Personal information
- Date of birth: 1 June 1969 (age 57)
- Place of birth: Magdeburg, East Germany
- Height: 1.72 m (5 ft 8 in)
- Position: Midfielder

Youth career
- BSG Traktor Niederndodeleben
- 0000–1976: 1. FC Magdeburg
- 1976–1981: Börde Rottmersleben
- 1981–1987: 1. FC Magdeburg

Senior career*
- Years: Team / Apps / (Gls)
- 1987–1992: 1. FC Magdeburg / 110 / (12)
- 1992–1994: MSV Duisburg / 37 / (2)
- 1994: Stuttgarter Kickers / 19 / (0)
- 1994–1996: Fortuna Düsseldorf / 30 / (1)
- 1996–2004: Stuttgarter Kickers / 186 / (4)
- Total:  / 382 / (19)

International career
- 1990: East Germany / 2 / (0)

Managerial career
- 2003–2007: Stuttgarter Kickers (assistant)
- 2003–2007: Stuttgarter Kickers U19
- 2007–2008: Stuttgarter Kickers
- 2010: SSV Reutlingen
- 2010–2011: SV Hoffeld
- 2014–2015: SV Elversberg (assistant)
- 2015: SV Elversberg (caretaker)
- 2018: SV Elversberg (assistant)

= Stefan Minkwitz =

German footballer and manager (born 1969)

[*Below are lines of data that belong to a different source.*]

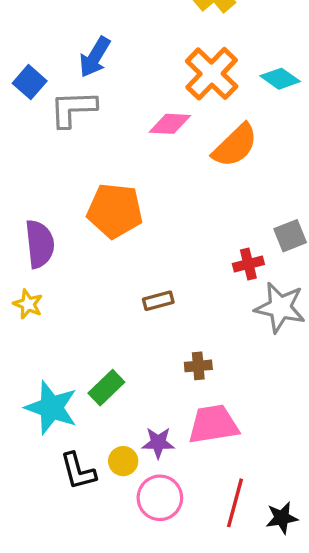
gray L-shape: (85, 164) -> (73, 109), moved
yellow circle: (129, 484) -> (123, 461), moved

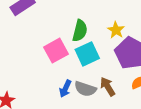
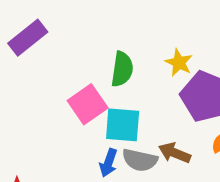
cyan square: (87, 54) -> (123, 125), moved, turned 35
brown arrow: (108, 87) -> (175, 153), turned -30

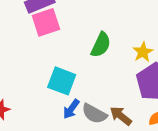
pink square: (88, 104) -> (46, 22), moved
cyan square: (123, 125) -> (62, 81), moved

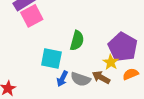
green semicircle: (101, 45) -> (77, 41), moved
yellow star: (143, 52) -> (111, 62), moved

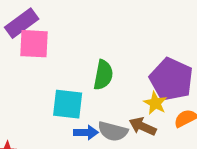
pink square: (32, 16) -> (34, 44), turned 35
blue arrow: (62, 79) -> (86, 133), turned -112

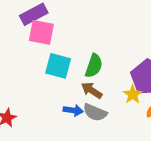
cyan square: (68, 104) -> (58, 66), moved
brown arrow: (143, 126) -> (92, 90), moved

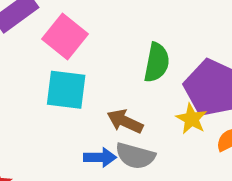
pink square: (41, 32) -> (65, 37), moved, turned 36
green semicircle: (94, 66) -> (157, 62), moved

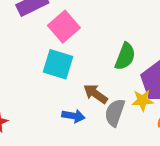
yellow star: (191, 119) -> (143, 100), turned 30
gray semicircle: (135, 156) -> (115, 113), moved, turned 84

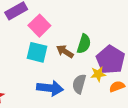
brown arrow: (96, 94) -> (65, 51), moved
blue arrow: (73, 116) -> (50, 88), size x1.6

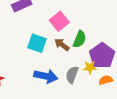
pink square: (39, 26) -> (59, 21), moved

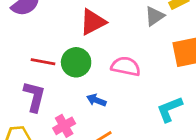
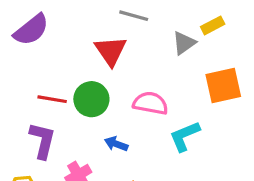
red triangle: (93, 22) -> (111, 51), turned -36
cyan L-shape: (170, 109) -> (185, 136), moved

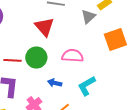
cyan L-shape: (185, 136) -> (87, 86), moved

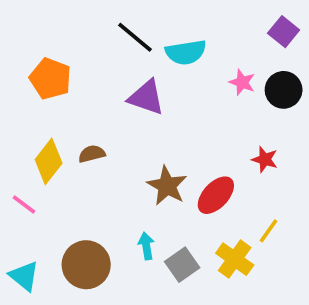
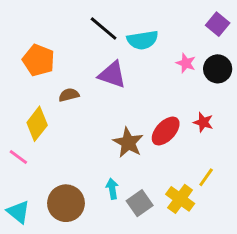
brown semicircle: (92, 154) -> (69, 95), moved
red ellipse: (216, 195) -> (166, 131), moved

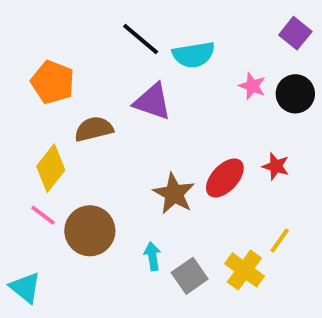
brown semicircle: (69, 95) -> (94, 129), size x1.4
pink line: (18, 157) -> (43, 215), moved
brown circle: (66, 203) -> (90, 231), moved

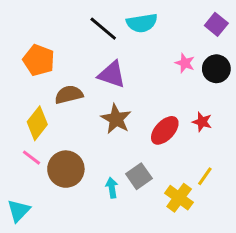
cyan semicircle: (194, 55) -> (142, 23), moved
brown star: (174, 194) -> (116, 119), moved
gray square: (190, 276) -> (139, 176), moved
cyan triangle: (25, 288) -> (19, 211), turned 35

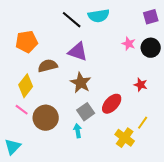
purple square: (216, 24) -> (151, 17), turned 35
orange pentagon: (39, 60) -> (27, 42), turned -30
red ellipse: (165, 130) -> (112, 104), moved
gray square: (139, 176) -> (86, 112), moved

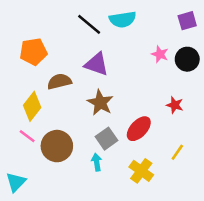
yellow cross: (125, 138) -> (141, 171), moved

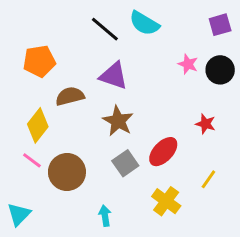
cyan semicircle: (123, 19) -> (144, 23), turned 40
cyan arrow: (97, 162) -> (105, 216), moved

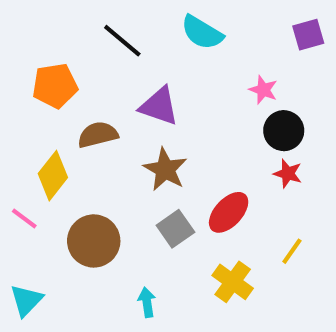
black line: (105, 29) -> (122, 41), moved
black circle: (220, 70) -> (284, 131), moved
pink line: (32, 160) -> (24, 218), moved

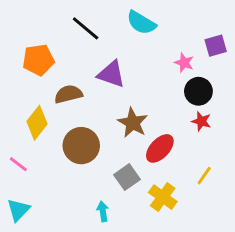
purple square: (308, 35) -> (216, 46), moved
brown star: (165, 169) -> (133, 123), moved
pink line: (24, 218) -> (18, 164), moved
gray square: (175, 229) -> (127, 177), moved
brown circle: (94, 241) -> (81, 146), moved

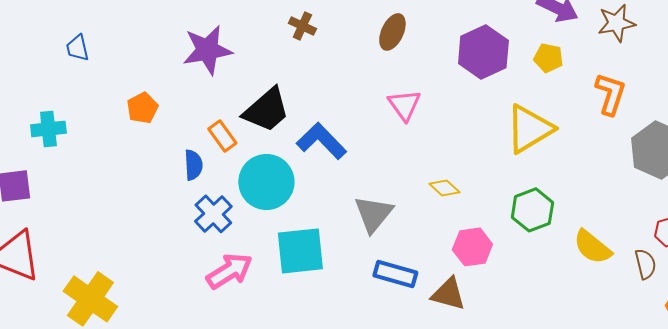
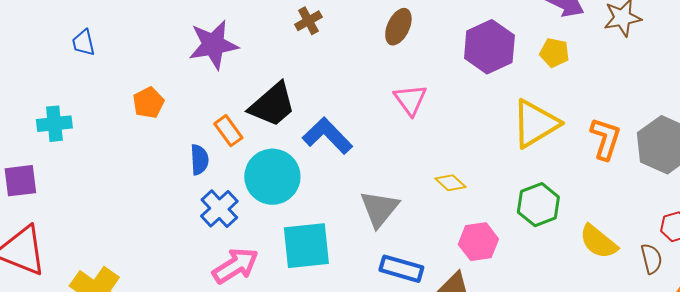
brown cross: (302, 26) -> (308, 21), turned 36
orange L-shape: (610, 94) -> (605, 139), moved

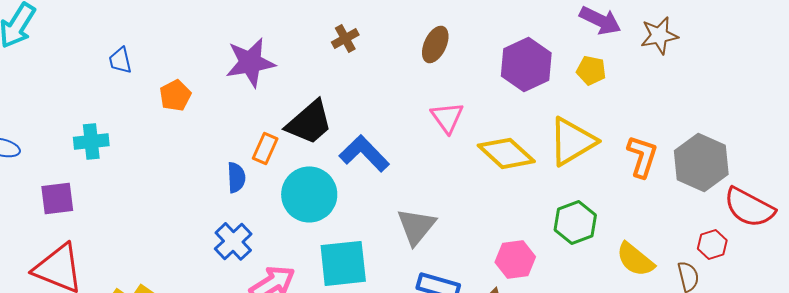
orange pentagon: (148, 103) -> (175, 95), moved
orange rectangle: (228, 131) -> (265, 148), turned 60
yellow diamond: (450, 183) -> (506, 153), moved, size x1.8
blue cross: (219, 209) -> (233, 241), moved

Stefan Minkwitz (born 1 June 1969 in Magdeburg) is a German football coach and former player.

As a midfielder, he appeared in 82 German top-flight matches - 72 in the DDR-Oberliga and ten in the German unified Bundesliga. Minkwitz won two caps for the East Germany national team in 1990.